BMO's upgrade followed one on Tuesday from Cowen analyst Doug Creutz, quoting the strength of Disney's content pipeline, claiming that the company could ultimately realize "Netflix-like valuations" in its streaming business. "We believe that the Disney + DTC service (direct to consumer) is well positioned to have an extremely strong launch beyond the consensus's expectations," Creutz wrote.
Based on what we now know about Disney +, an important drawing will be Disney's search for brands and franchises such as Marvel, Pixar, Star Wars and National Geographic, which will be offered along with the original content.
Whether Disney + will brace meaningful market share from Netflix and other players over time, or coexist as another streaming option, is another question.
Costs will be an important factor in how Disney + stacks up.
Pricing is not yet known for Disney +, or Apple's TV +, or the others will launch in the coming quarters. Netflix hiked its awards this year – to $ 9 from $ 8 for a basic plan, $ 13 from $ 11 for its most popular standard plan and $ 16 from $ 14 for its premium plan – and many analysts wonder that Disney will sign Netflix on Disney + pricing.

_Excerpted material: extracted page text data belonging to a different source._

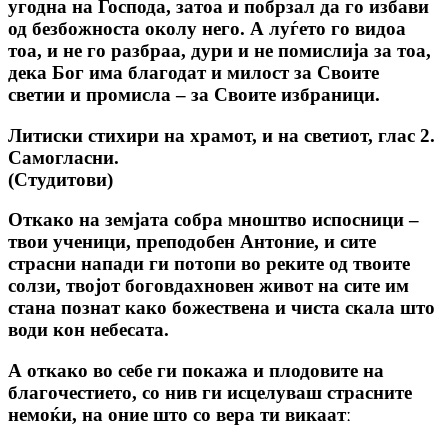
угодна на Господа, затоа и побрзал да го избави
од безбожноста околу него. А луѓето го видоа
тоа, и не го разбраа, дури и не помислија за тоа,
дека Бог има благодат и милост за Своите
светии и промисла – за Своите избраници.
Литиски стихири на храмот, и на светиот, глас 2.
Самогласни.
(Студитови)
Откако на земјата собра мноштво испосници –
твои ученици, преподобен Антоние, и сите
страсни напади ги потопи во реките од твоите
солзи, твојот боговдахновен живот на сите им
стана познат како божествена и чиста скала што
води кон небесата.
А откако во себе ги покажа и плодовите на
благочестието, со нив ги исцелуваш страсните
немоќи, на оние што со вера ти викаатː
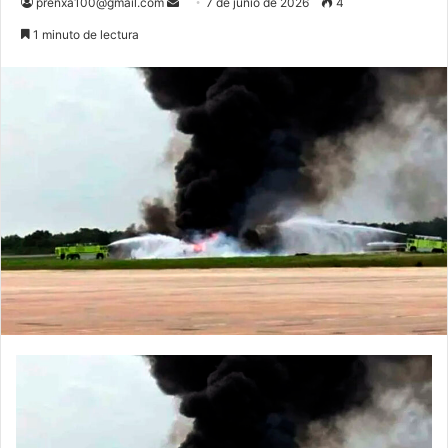
Send
prenxa100@gmail.com
7 de junio de 2026
4
an
1 minuto de lectura
email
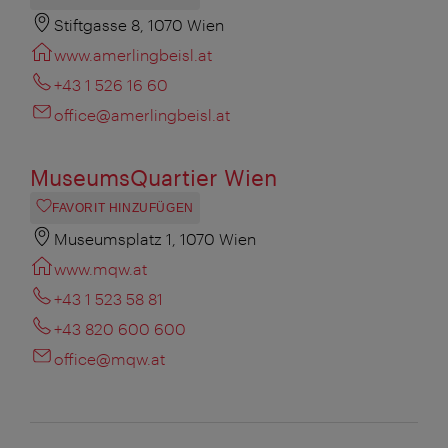
Stiftgasse 8, 1070 Wien
www.amerlingbeisl.at
+43 1 526 16 60
office@amerlingbeisl.at
MuseumsQuartier Wien
FAVORIT HINZUFÜGEN
Museumsplatz 1, 1070 Wien
www.mqw.at
+43 1 523 58 81
+43 820 600 600
office@mqw.at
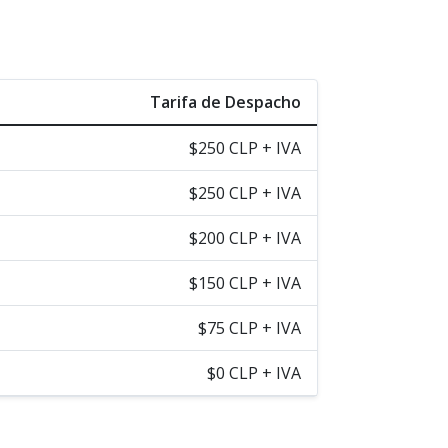
Tarifa de Despacho
$250 CLP + IVA
$250 CLP + IVA
$200 CLP + IVA
$150 CLP + IVA
$75 CLP + IVA
$0 CLP + IVA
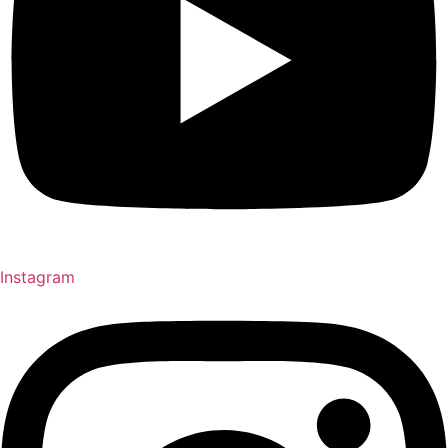
Instagram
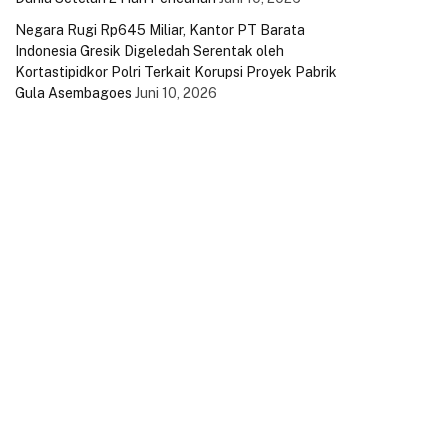
Negara Rugi Rp645 Miliar, Kantor PT Barata
Indonesia Gresik Digeledah Serentak oleh
Kortastipidkor Polri Terkait Korupsi Proyek Pabrik
Gula Asembagoes
Juni 10, 2026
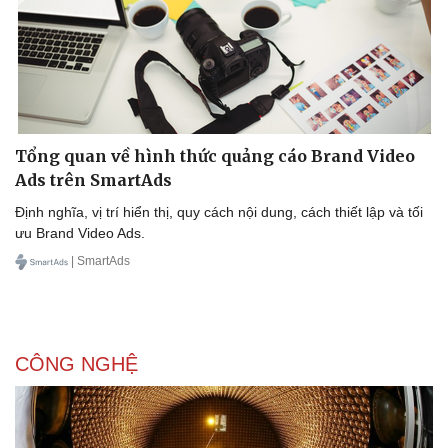
Sức khỏe
Đời sống
Tổng quan về hình thức quảng cáo Brand Video
Ads trên SmartAds
Dinh dưỡng - món ngon
Nhà đẹp
Cây thuốc
Blog
Định nghĩa, vị trí hiển thị, quy cách nội dung, cách thiết lập và tối
Sản phụ khoa
Tình yêu - Gia đình
ưu Brand Video Ads.
Nhi khoa
| SmartAds
Nam khoa
Làm đẹp - giảm cân
Phòng mạch online
Ăn sạch sống khỏe
CÔNG NGHỆ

Finally, customers can come to a point where they have to choose and choose what content they really want for their money. And we do not yet know how it will blow out among the various players.
"With the arrival of new big named competitors in the [subscription video on demand/direct-to-consumer TV] space, we'll learn a lot about the price ceilings and floors for these services," said Michael Greeson, president of The Diffusion Group, TheStreet this month.
"Much will depend on the composition of the new services (for example, how much content Disney packs into the subscription) according to their price. If Disney comes in around $ 9 / month, it offers a robust library and slate of originals, which will make it more difficult for Netflix, "he said.
Meanwhile, Morgan Stanley analyst Benjamin Swinburne recently raised his Disney + subscriber forecasts, assuming 70 million subscribers by 2022 for Hulu, Disney + and ESPN + combined, citing a survey showing that 40% of US adults expressed interest for Disney + at a hypothetical price point of $ 8 per month.
"On a US broadband base of 100mm households, this suggests over 40 [million] subscriber options in the United States alone," said Swinburne.